The response should be the records below, repeated exactly, with each picture left out.

> [Task input]:
⟨
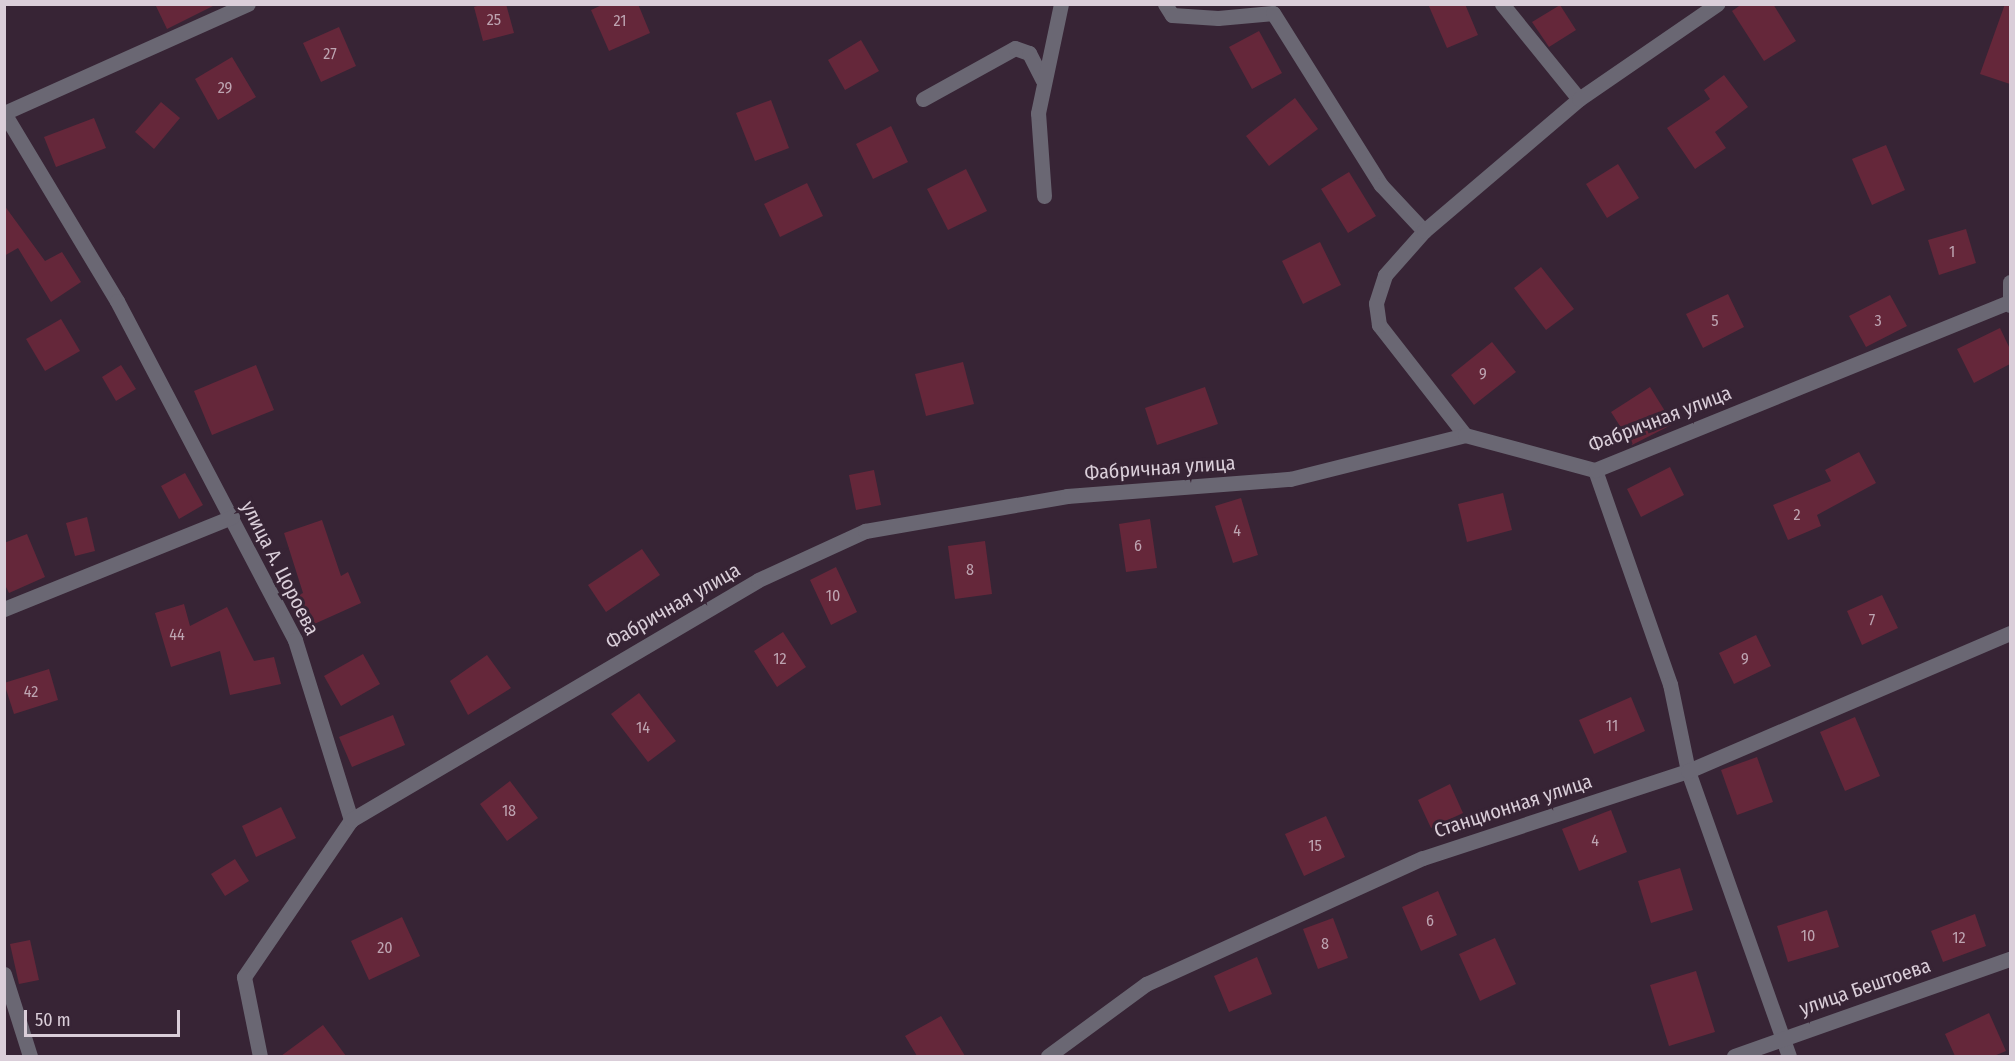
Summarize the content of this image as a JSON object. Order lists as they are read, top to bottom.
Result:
{
  "streets": {
    "street": [
      "Фабричная улица",
      "улица А. Цороева",
      "Станционная улица",
      "улица Бештоева"
    ]
  },
  "crossings": [
    ["Фабричная улица", "улица А. Цороева"]
  ],
  "house_numbers": [
    "25",
    "21",
    "27",
    "29",
    "1",
    "5",
    "3",
    "9",
    "2",
    "4",
    "6",
    "8",
    "10",
    "7",
    "44",
    "12",
    "9",
    "42",
    "11",
    "14",
    "18",
    "4",
    "15",
    "6",
    "10",
    "12",
    "8",
    "20"
  ],
  "scale_bar": "50 m"
}
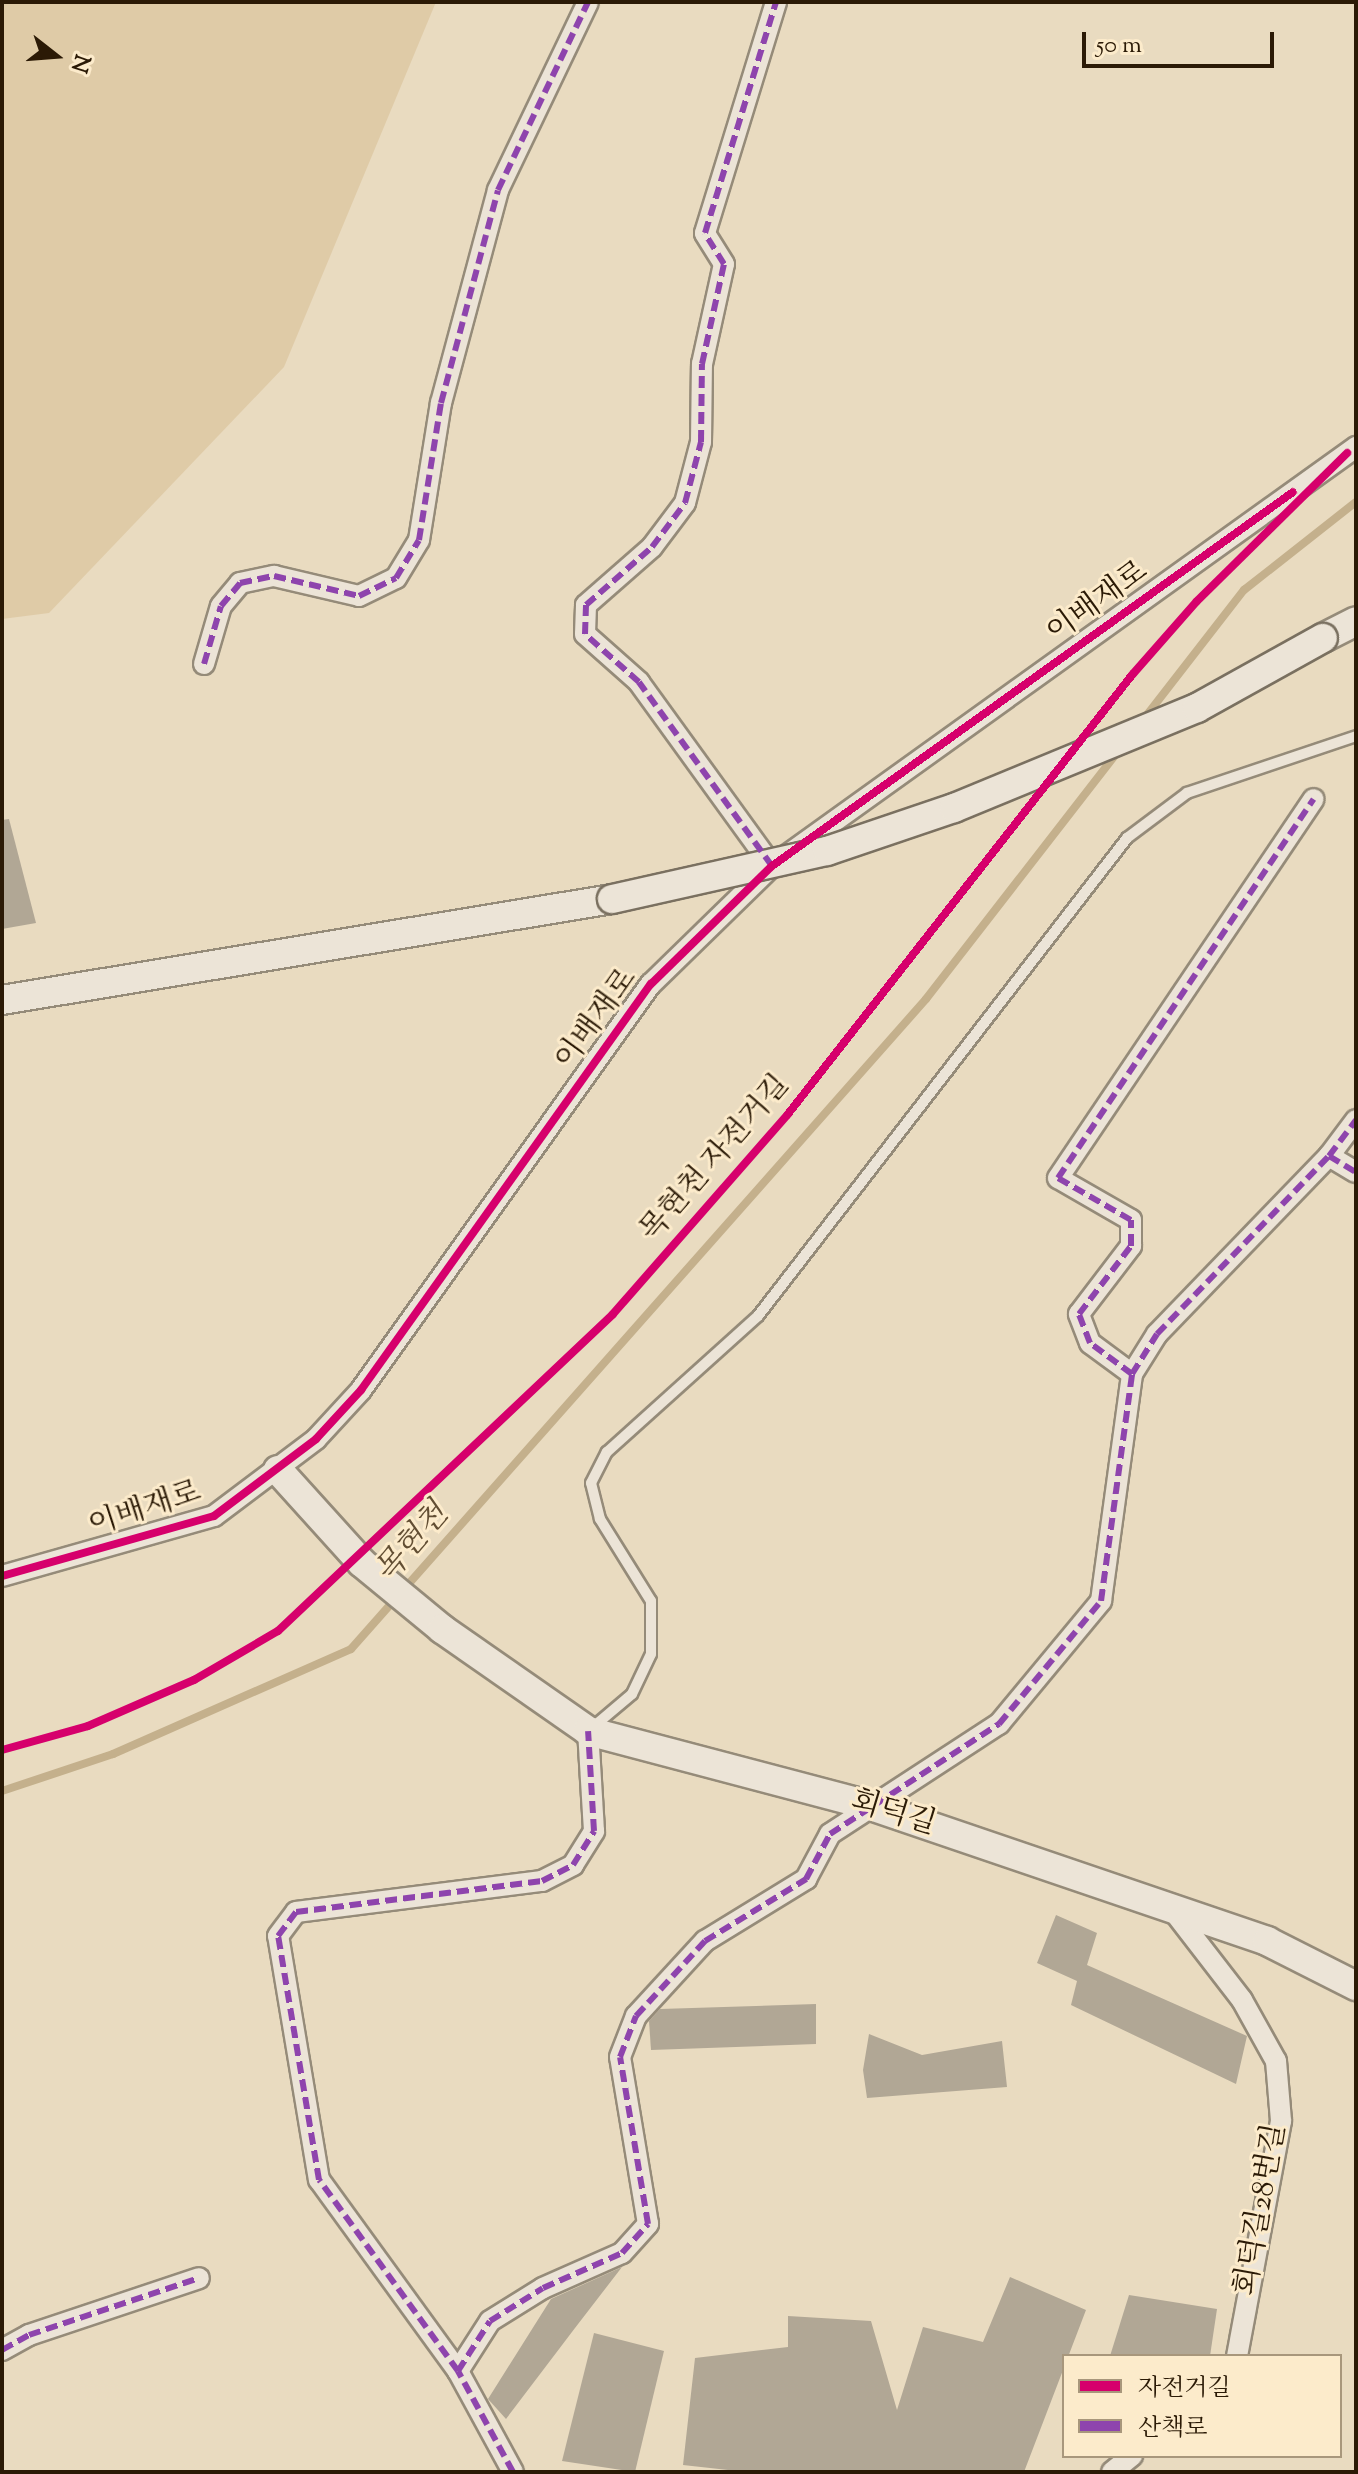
⟩
> [Expected answer]:
Summarize the content of this image as a JSON object. Order lists as they are read, top to bottom.
Result:
{
  "streets": {
    "street": [
      "Фабричная улица",
      "улица А. Цороева",
      "Станционная улица",
      "улица Бештоева"
    ]
  },
  "crossings": [
    ["Фабричная улица", "улица А. Цороева"]
  ],
  "house_numbers": [
    "25",
    "21",
    "27",
    "29",
    "1",
    "5",
    "3",
    "9",
    "2",
    "4",
    "6",
    "8",
    "10",
    "7",
    "44",
    "12",
    "9",
    "42",
    "11",
    "14",
    "18",
    "4",
    "15",
    "6",
    "10",
    "12",
    "8",
    "20"
  ],
  "scale_bar": "50 m"
}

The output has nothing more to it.